When he had buttoned Umber's chassis and restored her to active mode, the telltale on his forearm burned a steady green. Umber bounced off the table, raced around the kennel, barked her mechanical bark. “Better, girl?” asked Aandred.
His captive pressed against the grating, watching. “You speak oddly for a machine,” she said.
“That’s because we're not entirely machines,” he said. “Not entirely.”
“What do you mean?”
He took a stool, sat beside the grating. She drew back slightly, she controlled her fear well. “Once upon a time, we were ail living creatures, alive as you,” he said. “Me, the dogs, even the rats in the dungeons. Even Merm. All once alive, all now dead — except for Droam, who is indeed a machine.”
Aandred moved his stool a little closer to the grating, leaned toward the bars. She didn't move away, though her eyes narrowed. “Shall I explain?” he asked. “If I do, what will you trade for this information?” When he had spoken, he felt a trickle of shame. Why was he trying to frighten her? An ugly old habit, he thought. She would, soon enough, know terror, when Droam gave her to the trolls, and then she would be dead. “Never mind. Just tell me your name — that will be sufficient.”
She stared at him for a long moment. “What harm can it do? My name is Sundee Gareaux.” She lifted her chin, gazed into his face with cold eyes, as if daring him to sneer.
Her courage is pleasing, he thought, and then he said, “Listen.”

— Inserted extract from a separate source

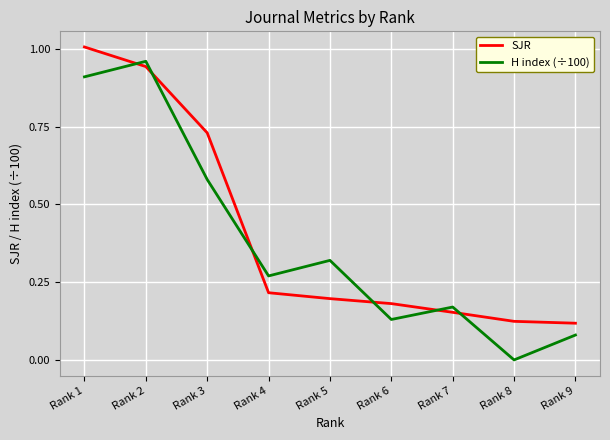

Which series has the widest spread of values?

H index (÷100)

He told of the beginning, seven hundred years past. SeedCorp had come to the Sea of Islands and built Droam, an expensive resort for a special kind of guest, those fascinated by certain legends of Old Earth. Droam's bulk covered several hectares; its towers rose three hundred feet above the island's highest hill. The builders endowed Droam with a potent macromolecular intelligence, and then they conceived their grand scheme.